◆ **Passage provided**
The question that matters is: will businesses crumble due to overproduction of same (or lower) quality code sooner or later.
The problem is really the opposite -- most programmers are employed to create very minor variations on work done either by other programmers elsewhere, by other programmers in the same organization, or by their own younger selves. The resulting inefficiency is massive in human terms, not just in managerial metrics. Smart people are wasting their lives on pointlessly repetitive work.
When it comes to the art of computer programming, there are more painters than there are paintings to create. That's why a genuinely-new paradigm is so important, and so overdue... and it's why I get so frustrated when supposed "hackers" stand in the way.
>> Recognizable repetition can be abstracted
> ... which is the whole idea behind training, isn't it?
The comment I was answering specifically dismissed LLM's inability to answer same question with same... answer as unimportant. My point is that this ability is crucial to software engineering - answers to similar problems should be as similar as possible.
Also, I bet that LLM's are not trained to abstract. In my experience they lately are trained to engage users in pointless dialogue as long as possible.
Unfortunately, this is only deterministic on the same hardware, but there is no reason why one couldn't write reasonably efficient LLM kernels. It just has not been a priority.
Nevertheless, I still agree with the main point that it is difficult to get LLMs to produce the same output reliably. A small change in the context might trigger all kinds of changes in the generated code.
There is no reason to assume that say C compiler generates the same machine code for the same source code. AFAIK, a C compiler that chooses randomly between multiple C-semantically equivalent sequences of instructions is a valid C compiler.
With LLMs, we can give the exact same instructions, and not be guaranteed the same code.
That's something we'll have to give up and get over.
See also: understanding how the underlying code actually works. You don't need to know assembly to use a high-level programming language (although it certainly doesn't hurt), and you won't need to know a high-level programming language to write the functional specs in English that the code generator model uses.
I say bring it on. 50+ years was long enough to keep doing things the same way.

◆ **Available data**
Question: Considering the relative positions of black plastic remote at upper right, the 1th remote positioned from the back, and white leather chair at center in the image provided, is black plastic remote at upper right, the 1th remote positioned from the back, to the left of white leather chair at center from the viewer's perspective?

◆ **Required action A**
In the forum thread about LLM-generated code, what could a C compiler choose between at random and still be a valid C compiler?
◆ **Required action B**
The forum thread about LLM-generated code says most programmers make very minor variations on work done by others. List every source of that earlier work that the thread names.
◆ **Required action C**
Continue the forum thread about LLM-generated code with another reply in the same discussion.

◆ **Response area A**
Multiple C-semantically equivalent sequences of instructions.

◆ **Response area B**
Other programmers elsewhere, other programmers in the same organization, and the programmers' own younger selves.

◆ **Response area C**
Even compiling code isn't deterministic given different compilers and different items installed on a machine can influence the final resulting code, right? Ideally they shouldn't have any noticeable impact, but in edge cases it might, which is why you compile your code once during a build step and then deploy the same compiled code to different environments instead of compiling it per environment.
No, it is much more involved and not all providers allow the necessary tweakings. This means you will need to use local models (with hardware caveats) which will require us to ask:
- Are local models good enough?
- What are we giving up for deterministic behaviour?
For example, will it be much more difficult to write prompts. Will the output be nonsensical and more.
> assuming you have full control over which compiler youre using for each step ;)
With existing tools, we know if we need to do something, we can. The issue with LLMs, is they are very much black boxes.
> What's to say LLMs will not have a "compiler" interface in the future that will reign in their variance
Honestly, having a compiler interface for LLMs isn't a bad idea...for some use cases. What I don't see us being able to do is use natural language to build complex apps in a deterministic manner. Solving this problem would require turning LLMs into deterministic machines, which I don't believe will be an easy task, given how LLMs work today.
I'm a strong believer in that LLMs will change how we develop and create software development tools. In the past, you would need Google and Microsoft level of funding to integrate natural language into a tool, but with LLMs, we can easily have LLMs parse input and have it map to deterministic functions in days.
Something that you neglected to mention is, with every abstraction layer up to Python, everything is predictable and repeatable. With LLMs, we can give the exact same instructions, and not be guaranteed the same code.